■ Prompt: In the discussion about university and parents below, rewrite the paragraph that begins "In the 1980s university was seen" more briefly, keeping its main points.
* START Source excerpt *
I'm not saying parents didn't help in the past, but there wasn't the direct correlation between parental income and level of financial assistance required.

There was a direct correlation. I didn't get any grant in the 80s because my parents had over a certain income. They were expected to give me the whole lot.

woodchuck99 · 06/02/2020 15:02

In the 1980s university was seen as more the preserve of the wealthy, but now it's almost expected that all kids who have any capability will go and many jobs want applicants to have a degree, whether they really need it to do the job or not.

It wasn't the preserve of the wealthy at all in the 80s. DH came from very deprived background and received a full grant and obviously there are no tuition fees. It was easier to go then if you were from a low income family if anything.

woodchuck99 · 06/02/2020 15:02

are no tuition fees were no tuition fees

MAFIL · 06/02/2020 15:20

No, woodchuck that is what you assumed. I didn't suggest anything about the nature of the conversations because I don't know what they involved, only that the parents phoned. DD introduced me at graduation saying "See, I really do have a mother" and the tutor laughed and replied that she had doubted it because I was one of only a few parents who hadn't phoned her regularly over the duration of the course. I have absolutely no idea what she said back to the parents because she didn't offer that information and I didn't ask. Which is why I neither implied that she chatted, or that she told them she couldn't speak to them.
Not that it is really relevant, because the point is that the parents were trying to interfere, whether they succeeded or not. And that, in my opinion, is wrong.

woodchuck99 · 06/02/2020 15:32

No, woodchuck that is what you assumed. I didn't suggest anything about the nature of the conversations because I don't know what they involved, only that the parents phoned.

You said that most parents regularly phoned their children's tutors. Why would they regularly phoned them. Why would they regularly phone if they had been told that the tutor couldn't speak to them?
* END Source excerpt *
* START Supplied data *
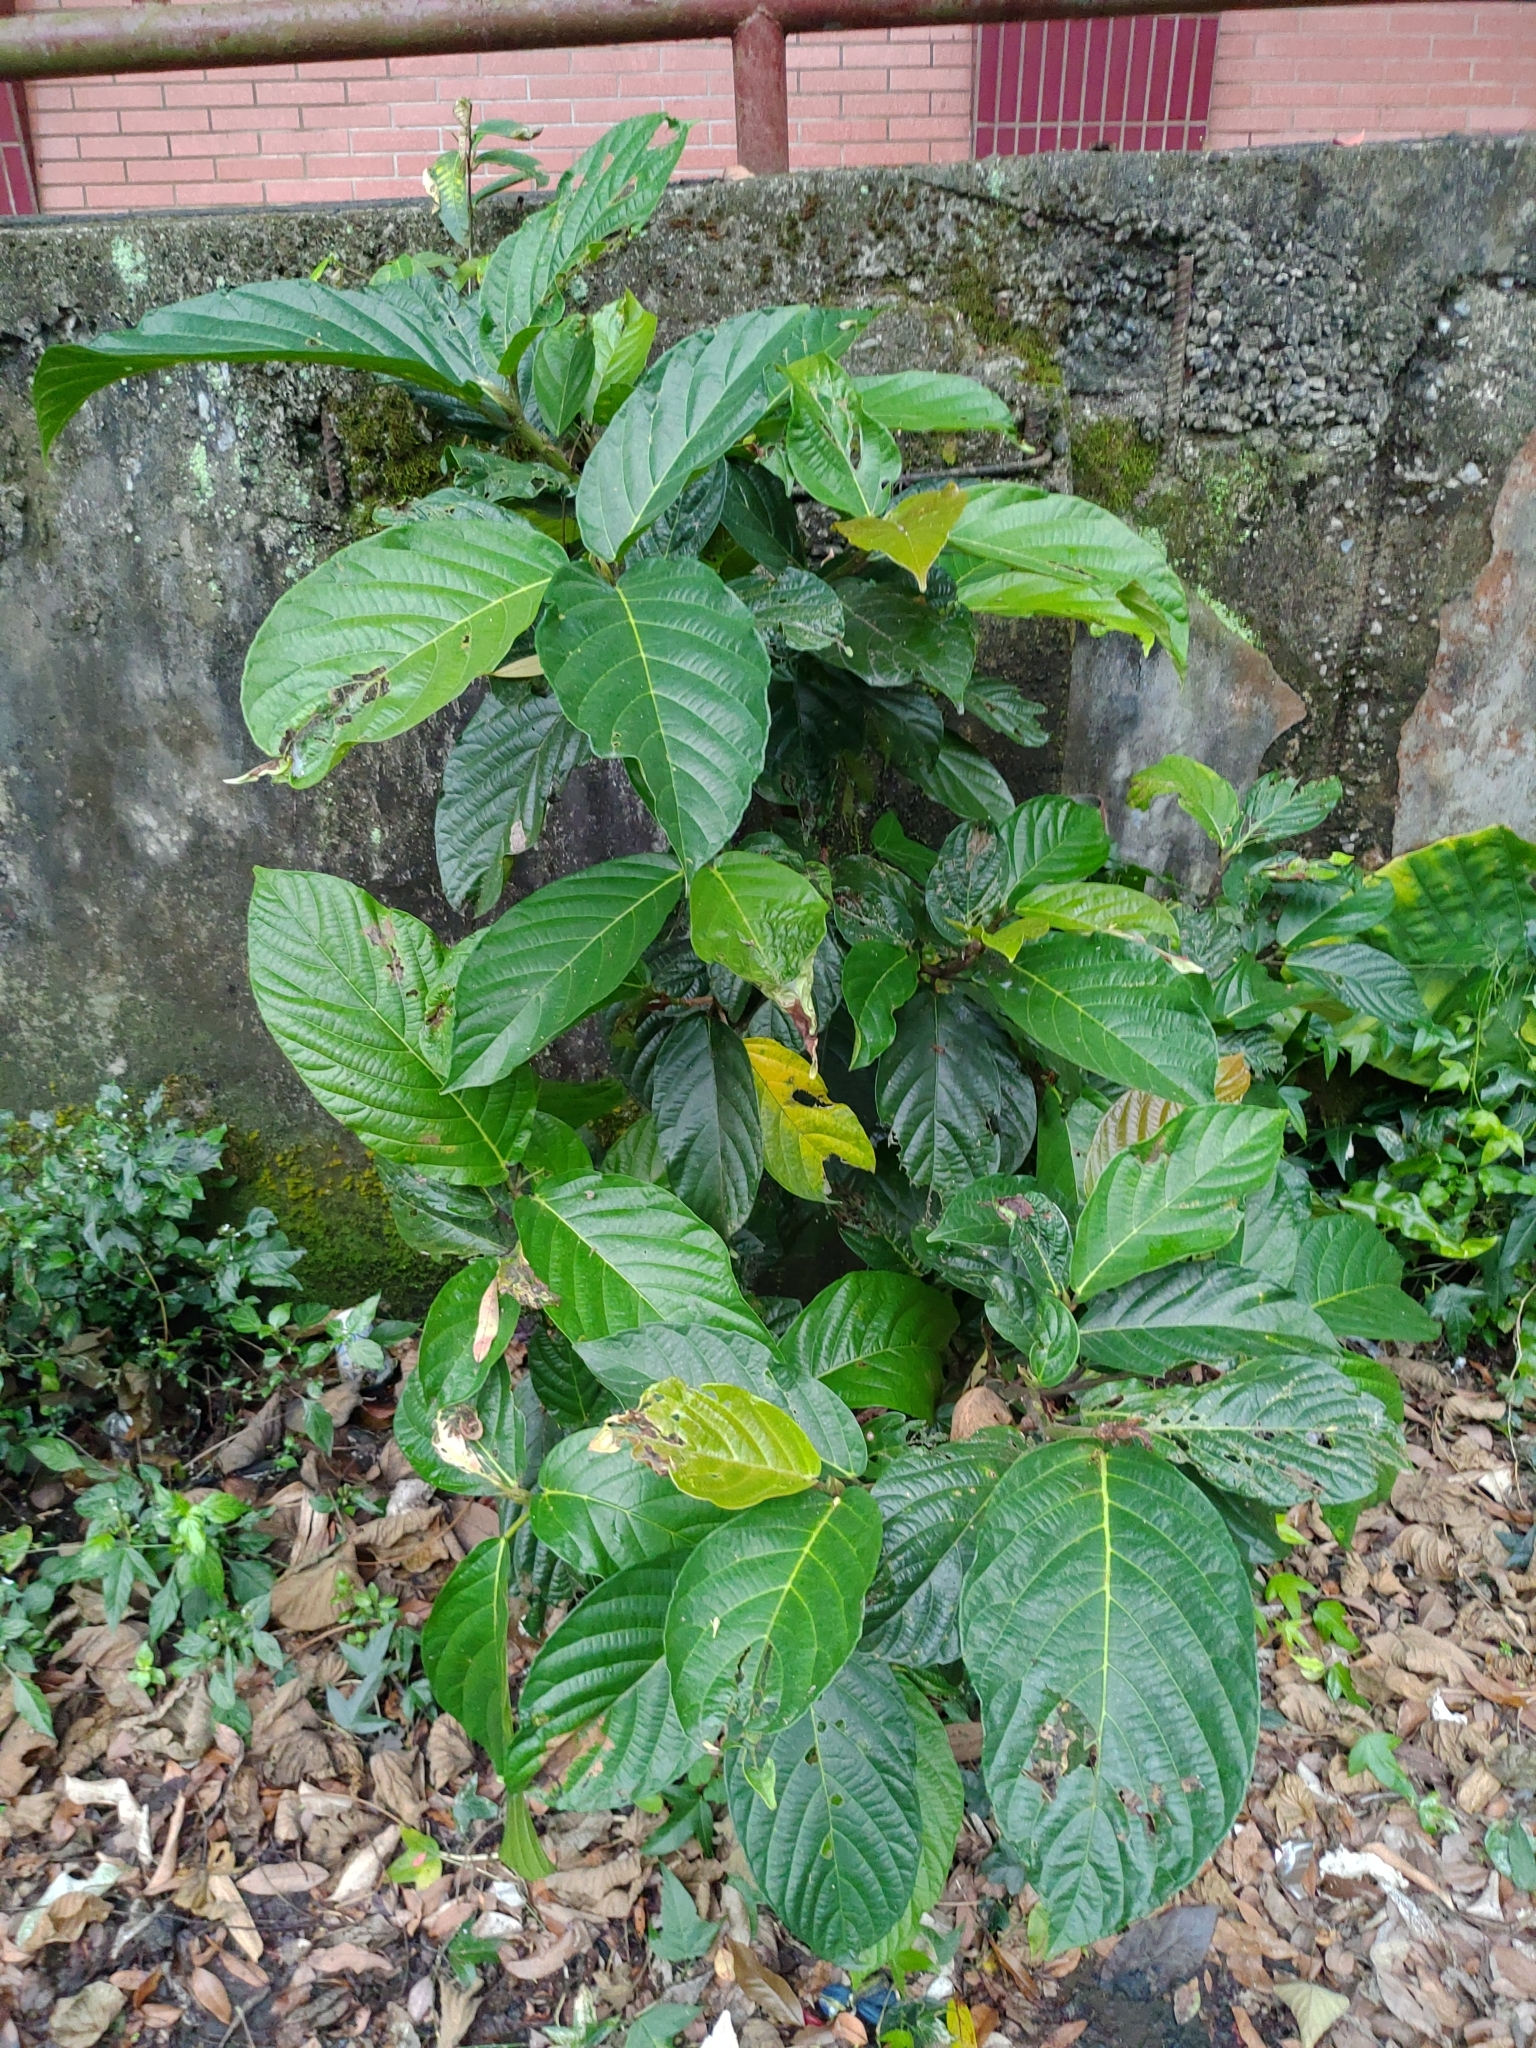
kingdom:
* END Supplied data *
■ Exercise result: In the 1980s, university was regarded as mostly for the wealthy. Now nearly every capable child is expected to attend, and many employers want a degree whether or not the job actually requires one.